AMSTERDAM (Novum) - Driekwart van de ondernemers in de bouwsector verwacht niet dat de omzet in de markt zich op korte termijn herstelt. Dat blijkt dinsdag uit een onderzoek naar de gehele bouwketen door het Economische Instituut voor de Bouw.
In het eerste kwartaal daalde de omzet met ruim negen procent ten opzichte van dezelfde periode een jaar eerder, bleek eind mei uit cijfers van het CBS. Het pessimisme over de toekomst wordt gevoed door slechte gevulde orderportefeuilles.
Architecten, ingenieursbureaus en schilder- en onderhoudsbedrijven hebben gemiddeld voor 4,2 maanden aan werk in de kast liggen. Bij bouw en installatiebedrijven is dat net iets minder dan zes maanden. Vorig jaar hadden installateurs en architecten nog voor gemiddeld 5,5 maand werk, bouwbedrijven 6,4 maanden. Schilders en onderhoudsbedrijven konden vorig jaar nog 4,8 maanden vooruit.
De negatieve stemming heeft haar weerslag op de werkgelegenheid. Ten opzichte van vorig jaar zijn meer bedrijven pessimistisch over de ontwikkeling van hun personeelsbestand. Uit de CBS-cijfers bleek dat in het eerste kwartaal het aantal personeelsleden al met negenduizend op jaarbasis is gedaald.

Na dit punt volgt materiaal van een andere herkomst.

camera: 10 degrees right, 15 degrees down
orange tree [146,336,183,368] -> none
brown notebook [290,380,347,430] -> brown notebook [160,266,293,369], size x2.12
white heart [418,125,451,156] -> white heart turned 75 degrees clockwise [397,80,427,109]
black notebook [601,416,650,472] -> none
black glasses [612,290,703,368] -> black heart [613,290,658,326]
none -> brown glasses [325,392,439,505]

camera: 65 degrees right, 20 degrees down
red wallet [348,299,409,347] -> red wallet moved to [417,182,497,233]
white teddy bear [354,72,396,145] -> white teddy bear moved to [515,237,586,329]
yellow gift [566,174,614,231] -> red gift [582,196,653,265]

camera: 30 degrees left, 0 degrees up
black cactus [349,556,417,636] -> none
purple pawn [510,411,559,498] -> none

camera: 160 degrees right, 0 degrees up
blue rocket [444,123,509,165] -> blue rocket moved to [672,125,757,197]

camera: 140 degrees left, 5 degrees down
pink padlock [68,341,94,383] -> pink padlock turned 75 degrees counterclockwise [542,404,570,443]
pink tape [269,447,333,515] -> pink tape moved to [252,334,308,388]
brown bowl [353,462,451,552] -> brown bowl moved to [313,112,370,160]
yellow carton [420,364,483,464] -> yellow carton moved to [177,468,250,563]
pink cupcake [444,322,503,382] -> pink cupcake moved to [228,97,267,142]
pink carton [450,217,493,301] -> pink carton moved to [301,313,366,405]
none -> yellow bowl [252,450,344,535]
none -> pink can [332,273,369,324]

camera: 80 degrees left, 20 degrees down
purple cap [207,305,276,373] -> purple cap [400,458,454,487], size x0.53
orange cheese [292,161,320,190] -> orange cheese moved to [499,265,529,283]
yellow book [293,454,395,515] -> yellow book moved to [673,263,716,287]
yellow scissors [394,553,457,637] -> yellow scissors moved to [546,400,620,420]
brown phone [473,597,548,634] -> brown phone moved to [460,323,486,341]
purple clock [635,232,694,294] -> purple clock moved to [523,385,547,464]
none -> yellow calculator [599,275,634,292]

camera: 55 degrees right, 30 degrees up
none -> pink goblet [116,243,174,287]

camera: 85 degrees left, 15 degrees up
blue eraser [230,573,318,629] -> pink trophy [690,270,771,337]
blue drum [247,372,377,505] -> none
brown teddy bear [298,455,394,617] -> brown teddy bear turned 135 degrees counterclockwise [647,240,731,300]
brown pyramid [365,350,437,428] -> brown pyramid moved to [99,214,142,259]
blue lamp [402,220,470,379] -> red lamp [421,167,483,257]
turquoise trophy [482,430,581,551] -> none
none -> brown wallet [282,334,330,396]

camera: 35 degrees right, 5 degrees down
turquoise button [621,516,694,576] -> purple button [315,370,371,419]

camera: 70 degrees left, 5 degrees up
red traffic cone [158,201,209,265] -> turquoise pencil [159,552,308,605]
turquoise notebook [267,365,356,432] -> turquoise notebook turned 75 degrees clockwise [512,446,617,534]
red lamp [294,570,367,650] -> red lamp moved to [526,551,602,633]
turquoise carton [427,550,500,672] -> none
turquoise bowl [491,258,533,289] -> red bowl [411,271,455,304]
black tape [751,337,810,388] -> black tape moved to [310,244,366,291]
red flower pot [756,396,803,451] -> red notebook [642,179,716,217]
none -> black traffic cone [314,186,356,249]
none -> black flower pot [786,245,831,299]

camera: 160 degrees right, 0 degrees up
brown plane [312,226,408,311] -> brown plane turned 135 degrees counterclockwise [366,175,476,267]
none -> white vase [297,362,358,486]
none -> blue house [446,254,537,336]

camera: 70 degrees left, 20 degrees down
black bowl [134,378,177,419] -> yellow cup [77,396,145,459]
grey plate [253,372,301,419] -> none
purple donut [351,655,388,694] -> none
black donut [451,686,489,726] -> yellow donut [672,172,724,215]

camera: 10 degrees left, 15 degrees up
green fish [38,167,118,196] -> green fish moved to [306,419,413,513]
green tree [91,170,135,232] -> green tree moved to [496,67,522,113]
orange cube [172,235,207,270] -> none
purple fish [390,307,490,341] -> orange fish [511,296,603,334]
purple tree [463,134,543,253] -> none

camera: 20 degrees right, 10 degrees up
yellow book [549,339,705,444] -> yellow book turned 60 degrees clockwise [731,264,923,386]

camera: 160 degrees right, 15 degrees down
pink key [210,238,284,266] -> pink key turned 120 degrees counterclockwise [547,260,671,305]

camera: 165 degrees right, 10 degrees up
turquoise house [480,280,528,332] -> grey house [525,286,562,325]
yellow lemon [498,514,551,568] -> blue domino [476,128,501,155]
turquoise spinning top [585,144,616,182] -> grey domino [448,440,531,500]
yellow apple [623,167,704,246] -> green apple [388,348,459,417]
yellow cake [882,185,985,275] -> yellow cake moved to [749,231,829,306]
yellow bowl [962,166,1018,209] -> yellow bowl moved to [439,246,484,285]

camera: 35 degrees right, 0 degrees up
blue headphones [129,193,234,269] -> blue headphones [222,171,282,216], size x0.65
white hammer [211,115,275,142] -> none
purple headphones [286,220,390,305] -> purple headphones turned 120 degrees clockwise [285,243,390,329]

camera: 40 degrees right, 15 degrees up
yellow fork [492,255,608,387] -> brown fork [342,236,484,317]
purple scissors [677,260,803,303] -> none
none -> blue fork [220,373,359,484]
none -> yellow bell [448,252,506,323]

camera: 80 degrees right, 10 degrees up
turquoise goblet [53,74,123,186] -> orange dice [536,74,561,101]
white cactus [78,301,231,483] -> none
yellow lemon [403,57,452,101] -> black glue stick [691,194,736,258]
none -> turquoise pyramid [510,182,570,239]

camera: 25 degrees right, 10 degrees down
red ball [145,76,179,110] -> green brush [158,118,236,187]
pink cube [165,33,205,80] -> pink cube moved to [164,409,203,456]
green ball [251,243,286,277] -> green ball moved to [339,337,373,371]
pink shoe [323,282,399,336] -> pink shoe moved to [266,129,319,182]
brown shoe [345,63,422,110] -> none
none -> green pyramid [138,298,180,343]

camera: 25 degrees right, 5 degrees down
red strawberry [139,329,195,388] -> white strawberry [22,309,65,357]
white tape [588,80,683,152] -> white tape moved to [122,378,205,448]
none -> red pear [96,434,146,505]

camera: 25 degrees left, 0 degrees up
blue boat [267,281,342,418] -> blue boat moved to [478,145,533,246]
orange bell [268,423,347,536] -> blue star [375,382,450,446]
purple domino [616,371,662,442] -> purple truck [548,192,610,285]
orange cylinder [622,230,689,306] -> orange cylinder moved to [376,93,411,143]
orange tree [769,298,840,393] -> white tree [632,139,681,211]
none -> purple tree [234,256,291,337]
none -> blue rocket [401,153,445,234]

De brancheorganisaties vrezen dat de stilgevallen bouw leidt tot een groot tekort op de woningmarkt. "De behoefte aan woningen van goede kwaliteit is onverminderd, want het aantal huishoudens in Nederland neemt nog altijd toe", schrijven de organisaties. "Op termijn wordt dat onhoudbaar en zullen schrijnende tekorten ontstaan, vooral voor starters."